Tormund had more than enough of sea travel by the time King's Landing came into view. He'd drunk the remainder of the drink he'd been gifted by the Hill Tribes. Had moved past ale and onto wine and had not been properly drunk in more than a week. The black tar rum that Davos had introduced him to in Oldtown had been drunk by the Wolves of the East as Tormund drank his own supply.
Disembarking from the ship, the first thing that hit him was the expressions on the faces of those they passed on their way to the Red Keep. They were the same that he'd seen in the villages and cities that his people had begun to build after the War for the Dawn. Those worn when a man, woman or child of the Free Folk had looked to the then Jon Snow after he'd risen from the dead. There was hope in those expressions where once there had been none, and hope was a powerful thing to instil in a people.

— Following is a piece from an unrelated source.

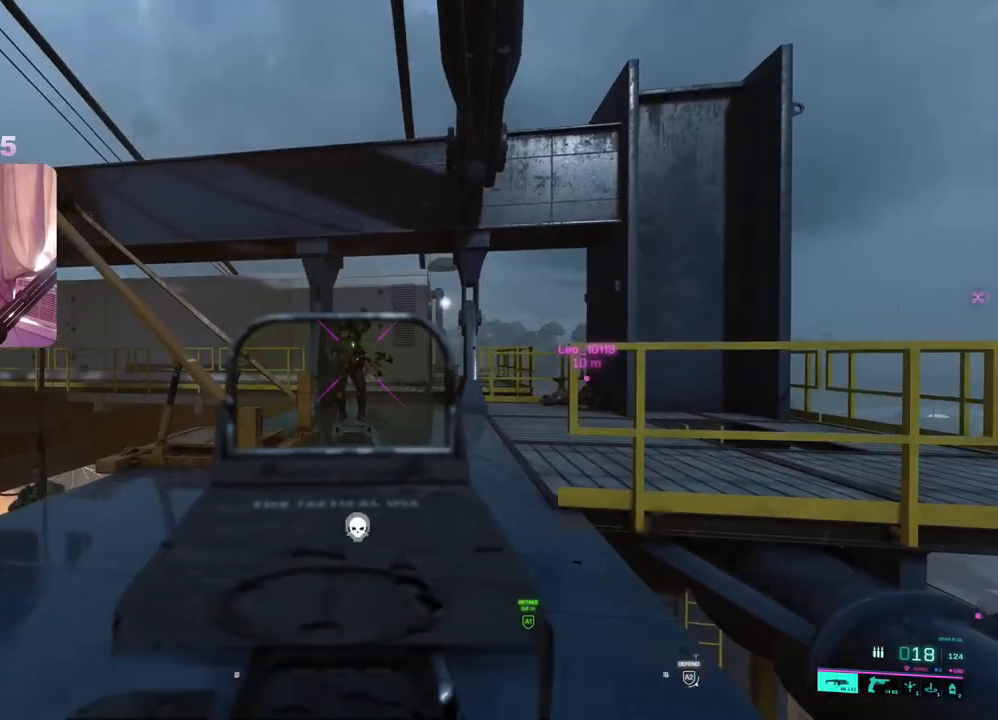
{"buttons": [], "left_stick": "up", "right_stick": "center", "events": [[67, "L3", "up"], [283, "A", "down"], [350, "right_stick", "center"], [367, "A", "up"]]}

"By the gods, this city has changed much since it fell to the king," he heard one of the men from the south say as they reached the Red Keep.
Tormund may have told him it was because of his friend, had he not just caught sight of Jace waiting for him. The smile that Jace wore and the true embrace that he was greeted with were almost enough to bring a true smile to Tormund's face. The words whispered in his ear and Jace ushering him inside the keep so that he could meet his friend's newborn son, was very much so.

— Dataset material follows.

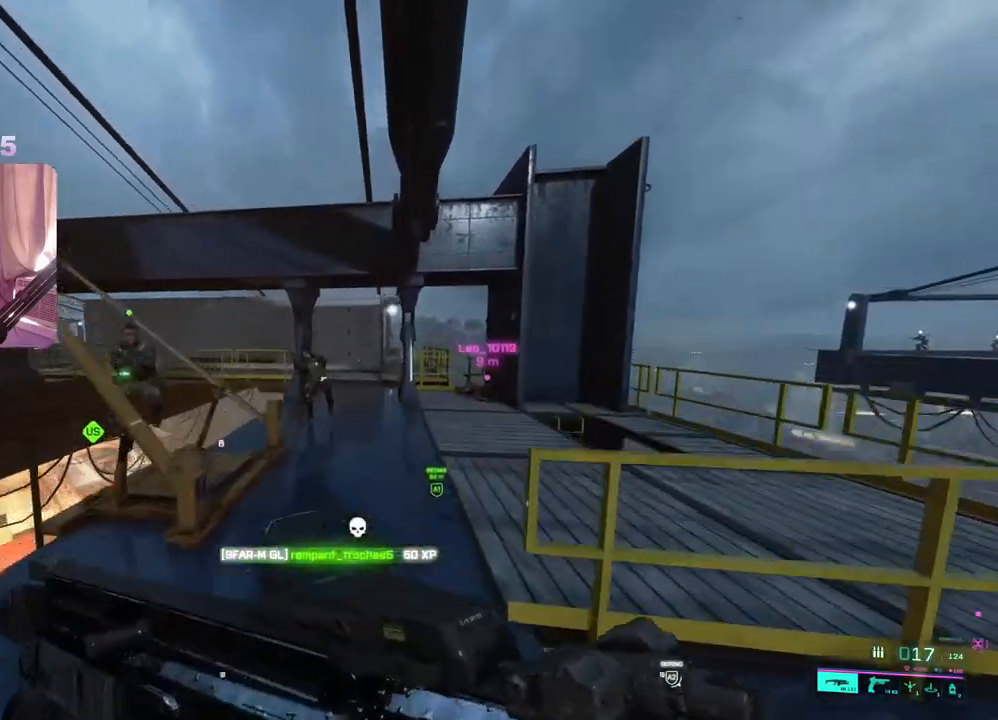
{"buttons": ["A", "L2", "R2"], "left_stick": "down-right", "right_stick": "down-left", "events": [[17, "left_stick", "up-right"], [17, "right_stick", "down-left"], [167, "left_stick", "down-right"], [183, "R2", "down"], [183, "right_stick", "down"], [200, "L2", "down"], [367, "right_stick", "down-left"], [500, "A", "down"]]}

"My son wishes to meet his uncle Tormund." Jace had whispered, and though his friend greeted those with him, they quickly left them behind as they made their way to Jace's rooms.
"The babe is healthy, Jace?" he asked as they walked.
"Very." Jace smiled. "My son is not the only new arrival, either. His egg hatched, Tormund. Just as I dreamed it would. My son is to be a Dragonrider one day."
"And just as fierce as his father, no doubt. Though hopefully with a more mighty member." Tormund chuckled, and Jace laughed for true.
They spoke not of the battles either had fought. The mere fact that they walked side by side and neither bore any wounds was enough to name the truth of those battles as what it was. Tormund had known from the moment they'd left the Wall behind what Jace would do to his enemies. It had been proven time and time again in the battles he and Jace had fought to see him named king for true. So he'd doubted not that the woman Jace had once named a sister was a match for him. Then he, the men from the South and the Wolves from the East had shown that neither were the Knights of the Vale.
'I wonder if there are any enemies left to fight or battles left to be waged,' he thought but briefly.
Entering through the double doors and past the two white-cloaked knights, Tormund was soon graced by a sight that robbed him of any clear thought. Sitting on the floor was Jace's wife. The queen who was kissed by fire. Lying in front of her, atop pillows and soft sheets, was a tiny babe. Next to that, a golden dragon hatchling, looking almost as if it were standing guard, stared in Tormund's direction and screeched in warning. The queen's words calmed the dragon before Jace had a chance to do so.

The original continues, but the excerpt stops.